(Task data begins)
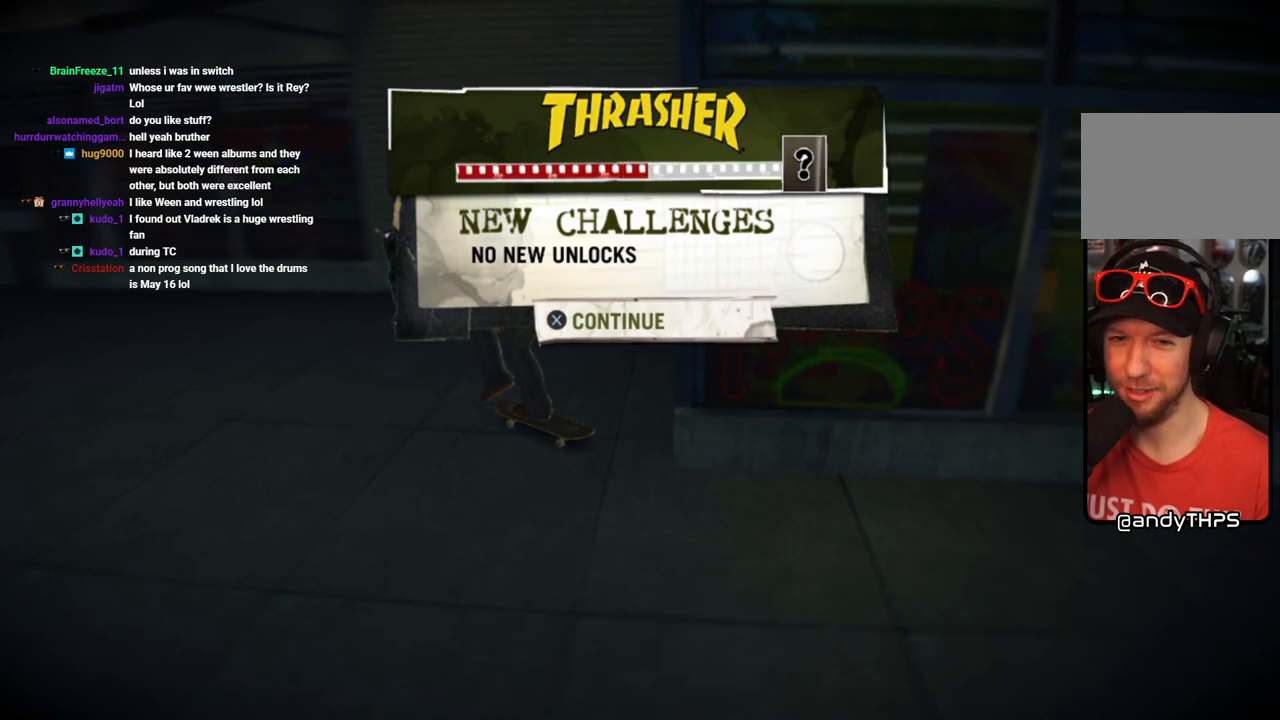
{"buttons": [], "left_stick": "center", "right_stick": "center", "events": []}
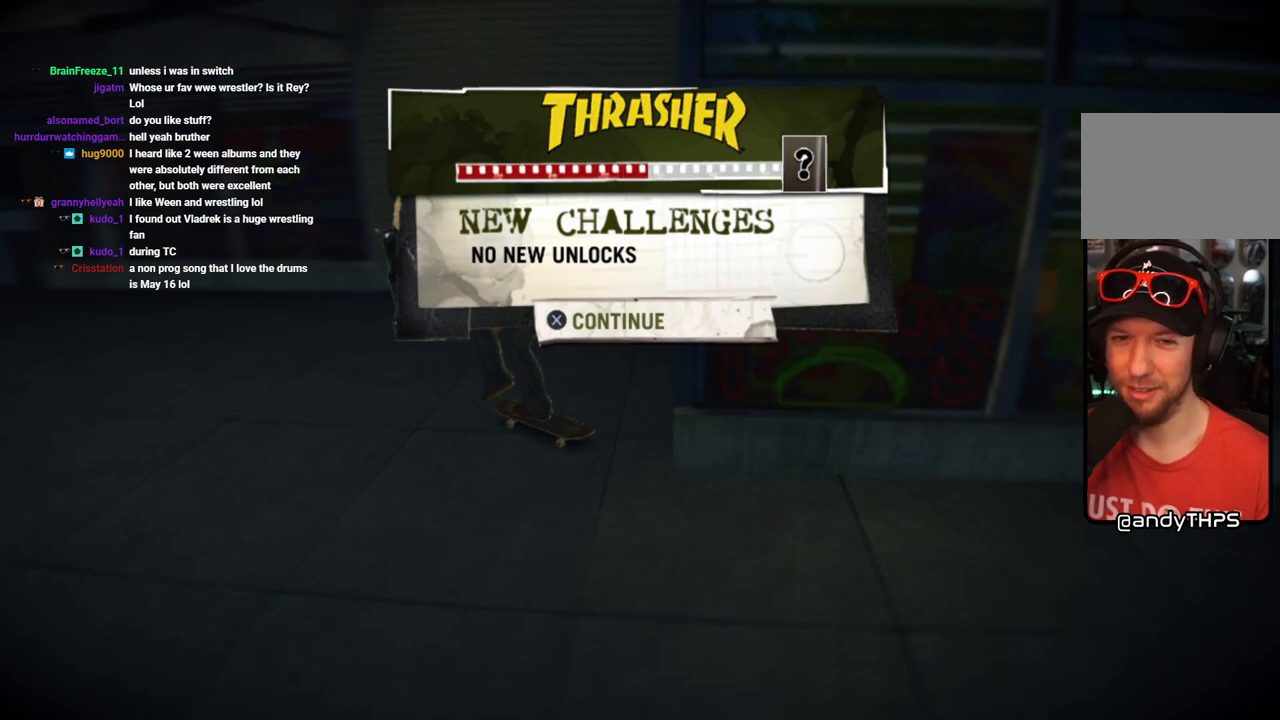
{"buttons": [], "left_stick": "center", "right_stick": "center", "events": [[133, "CROSS", "down"], [300, "CROSS", "up"]]}
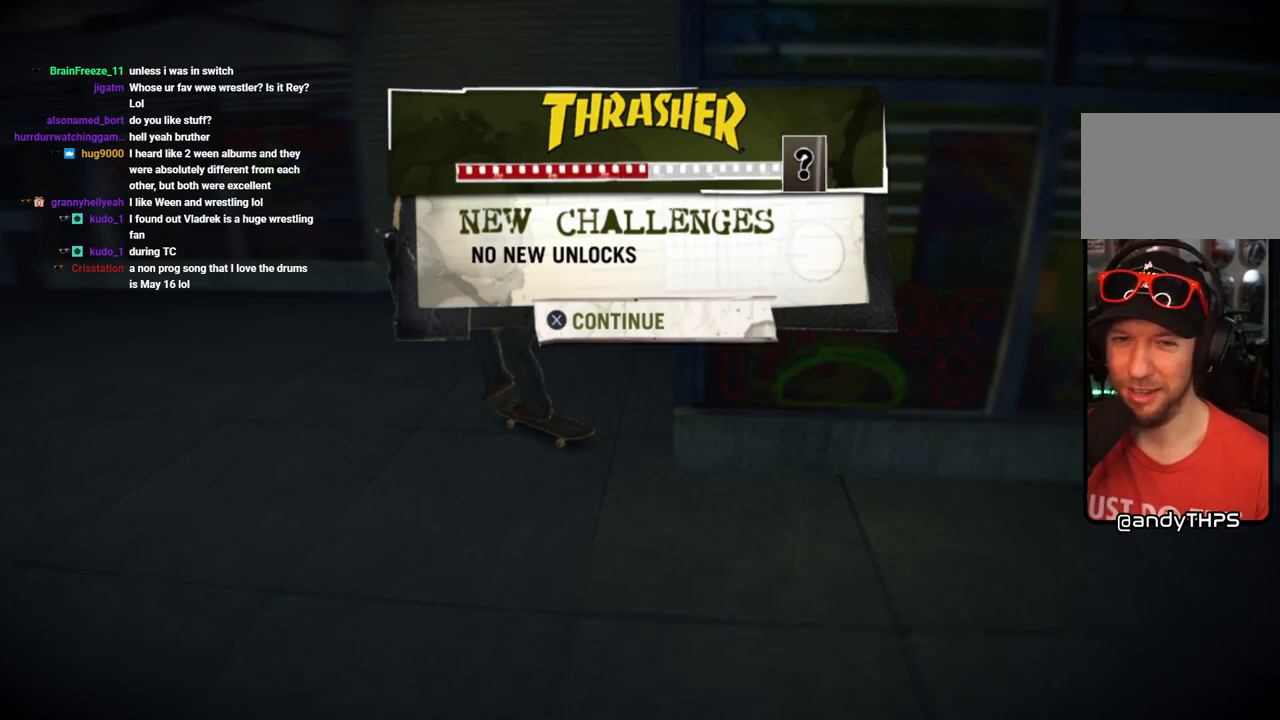
{"buttons": [], "left_stick": "center", "right_stick": "center", "events": []}
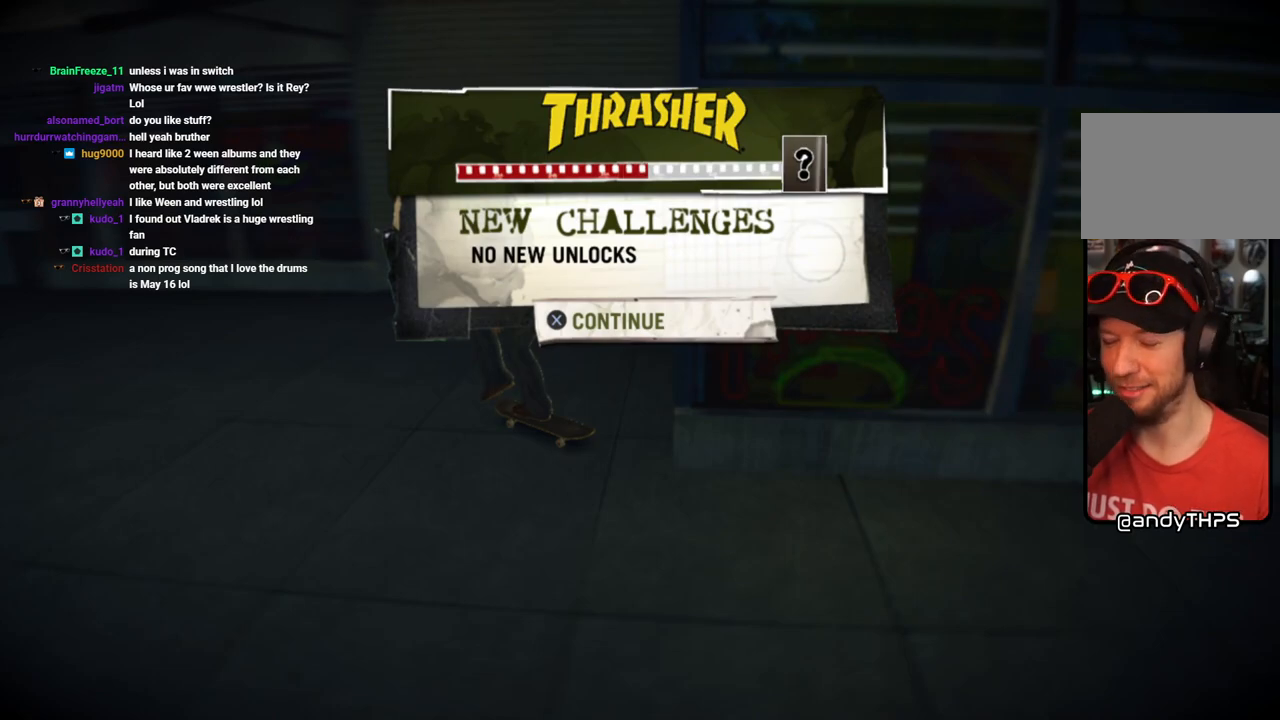
{"buttons": [], "left_stick": "center", "right_stick": "center", "events": []}
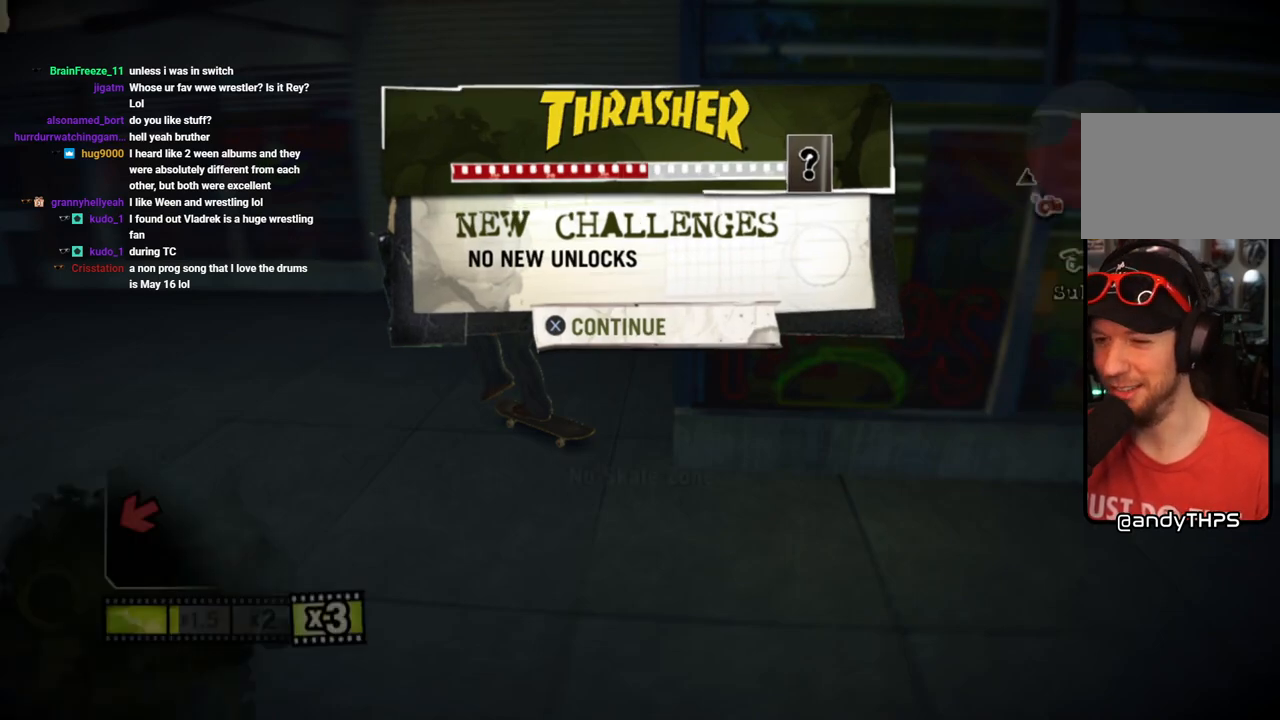
{"buttons": [], "left_stick": "center", "right_stick": "center", "events": []}
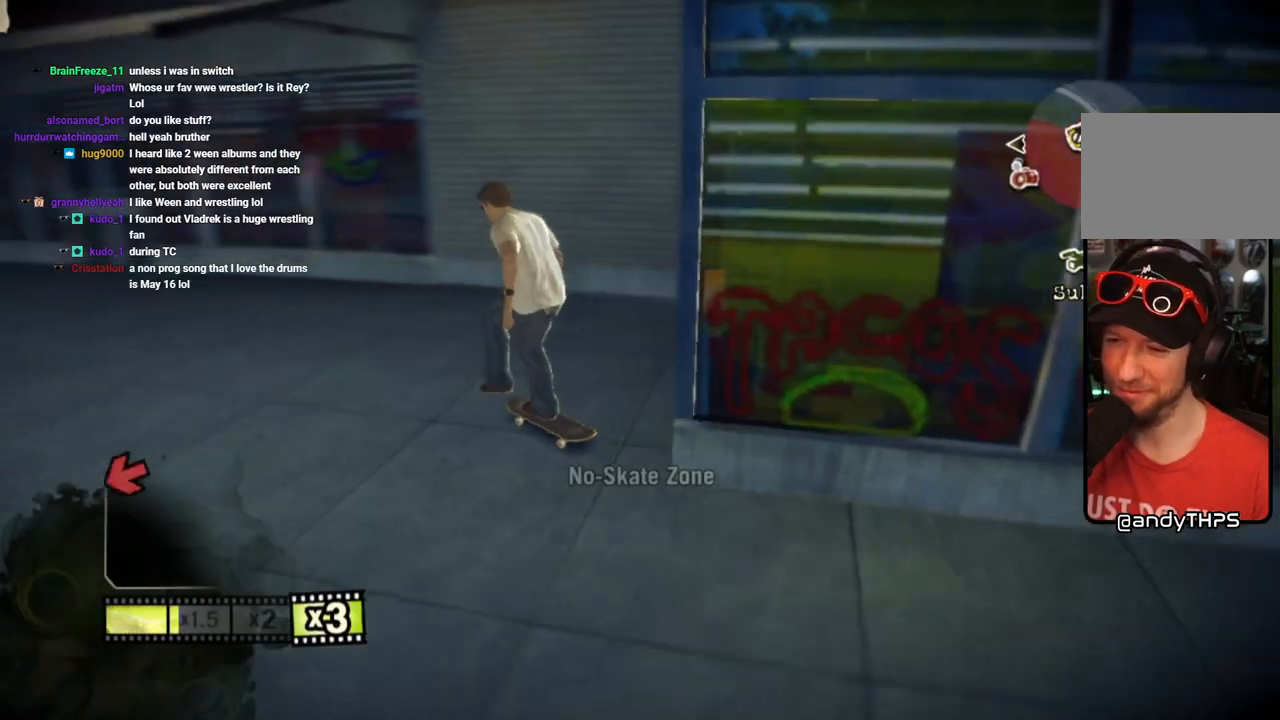
{"buttons": [], "left_stick": "center", "right_stick": "center", "events": []}
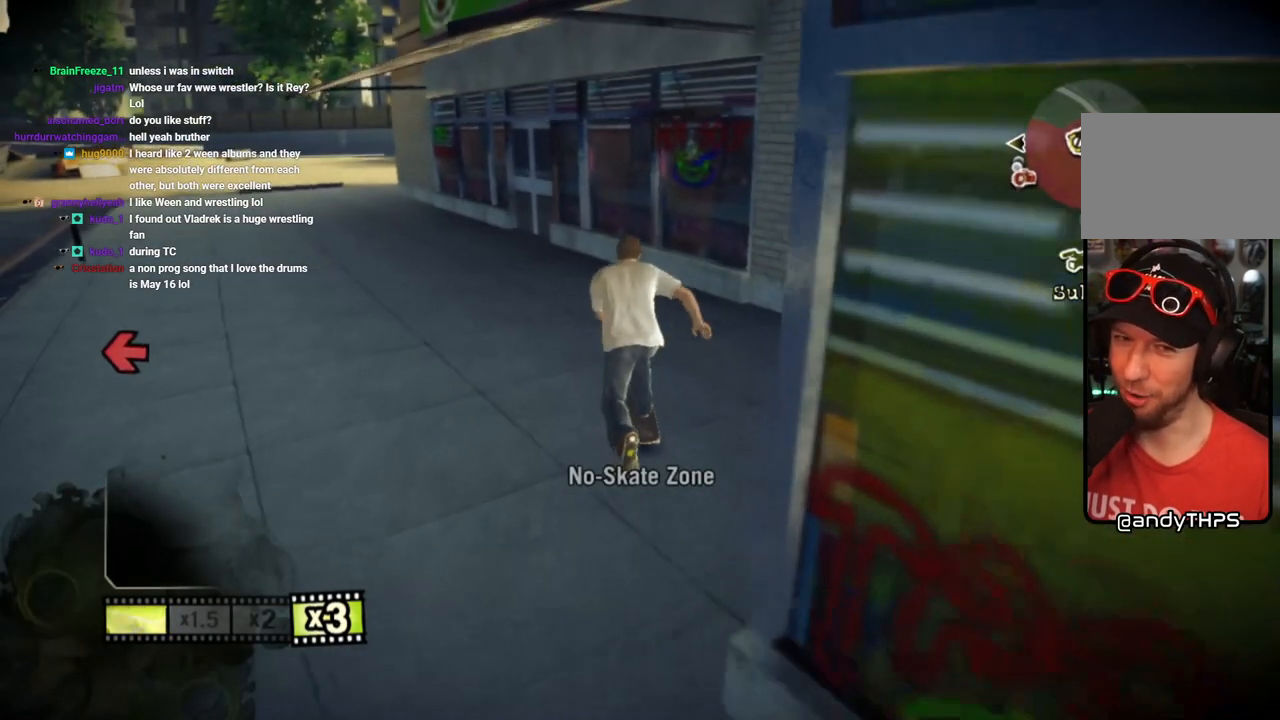
{"buttons": [], "left_stick": "left", "right_stick": "center", "events": [[317, "left_stick", "left"]]}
(Task data ends)
### Task requirements
Your copy should match the entries above exactly and contain no pictures.

### Completed exercise
{"buttons": [], "left_stick": "center", "right_stick": "center", "events": []}
{"buttons": [], "left_stick": "center", "right_stick": "center", "events": [[133, "CROSS", "down"], [300, "CROSS", "up"]]}
{"buttons": [], "left_stick": "center", "right_stick": "center", "events": []}
{"buttons": [], "left_stick": "center", "right_stick": "center", "events": []}
{"buttons": [], "left_stick": "center", "right_stick": "center", "events": []}
{"buttons": [], "left_stick": "center", "right_stick": "center", "events": []}
{"buttons": [], "left_stick": "left", "right_stick": "center", "events": [[317, "left_stick", "left"]]}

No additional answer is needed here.